Exercise data START

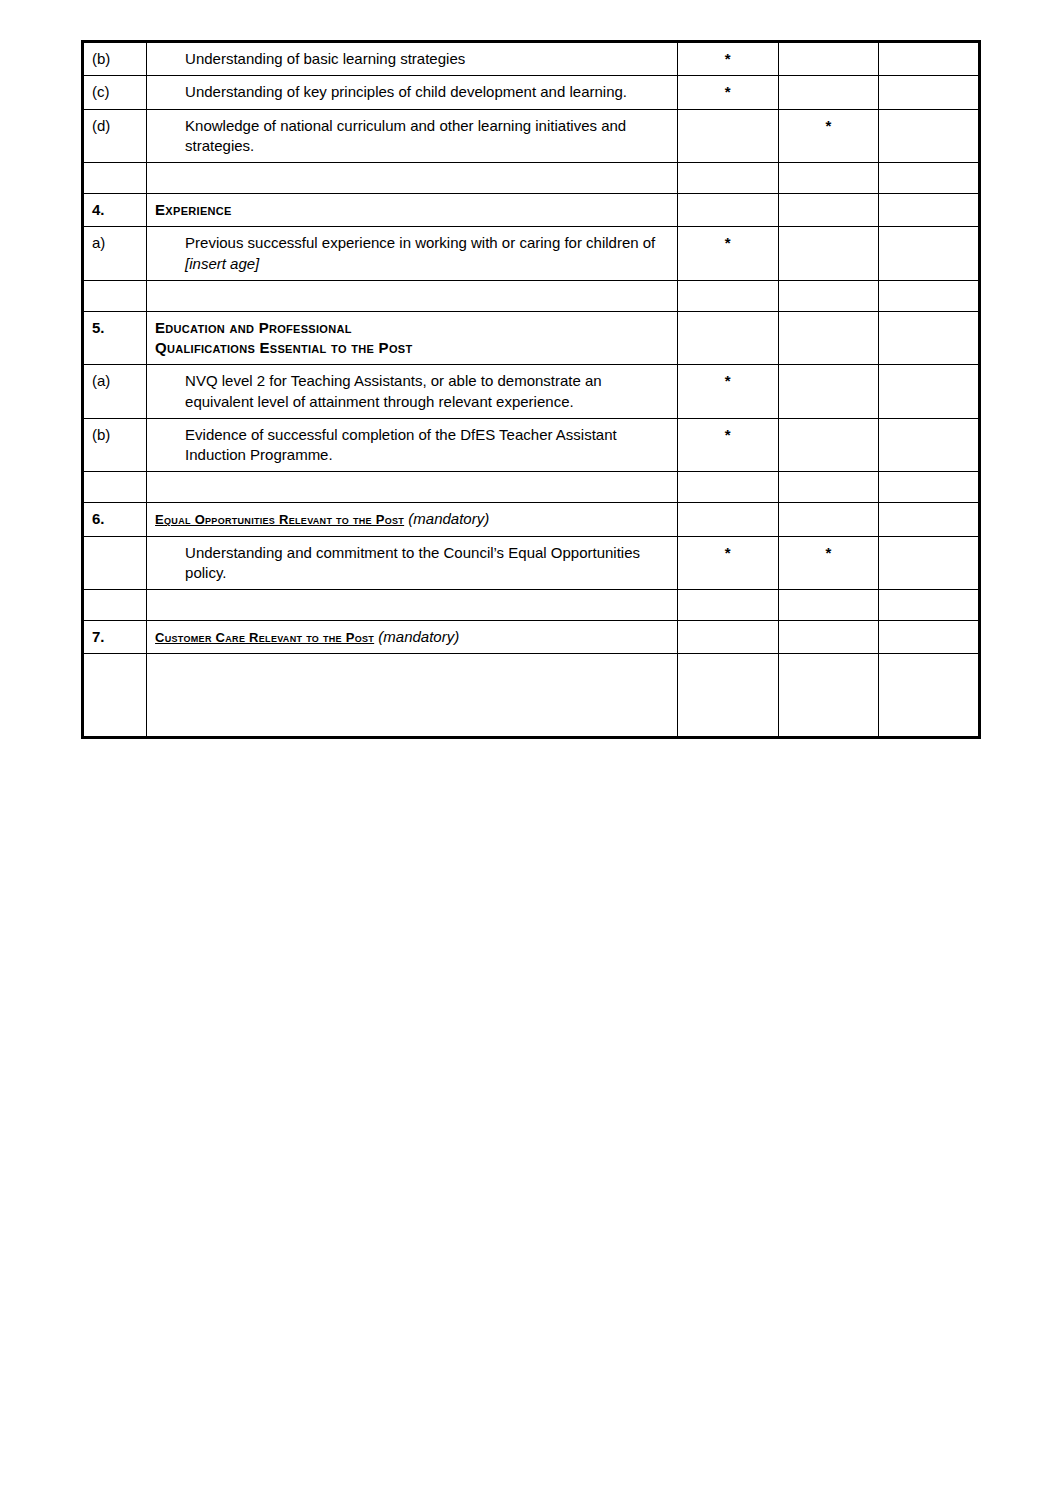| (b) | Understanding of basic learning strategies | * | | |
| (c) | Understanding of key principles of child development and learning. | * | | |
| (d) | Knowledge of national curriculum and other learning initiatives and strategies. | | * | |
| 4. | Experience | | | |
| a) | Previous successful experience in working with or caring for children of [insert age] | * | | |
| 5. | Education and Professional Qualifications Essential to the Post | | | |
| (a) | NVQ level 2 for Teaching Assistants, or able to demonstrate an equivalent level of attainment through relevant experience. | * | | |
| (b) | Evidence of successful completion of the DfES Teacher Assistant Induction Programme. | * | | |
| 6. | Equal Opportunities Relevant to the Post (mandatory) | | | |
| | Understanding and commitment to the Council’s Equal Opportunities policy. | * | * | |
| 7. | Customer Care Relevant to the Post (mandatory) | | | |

Exercise data END

• _Work request_: Only the line containing "policy. | * | * | |" and the lines after it, through the end of the data, should be copied, exactly as they are.

• _Solved exercise_:
| | Understanding and commitment to the Council’s Equal Opportunities policy. | * | * | |
| 7. | Customer Care Relevant to the Post (mandatory) | | | |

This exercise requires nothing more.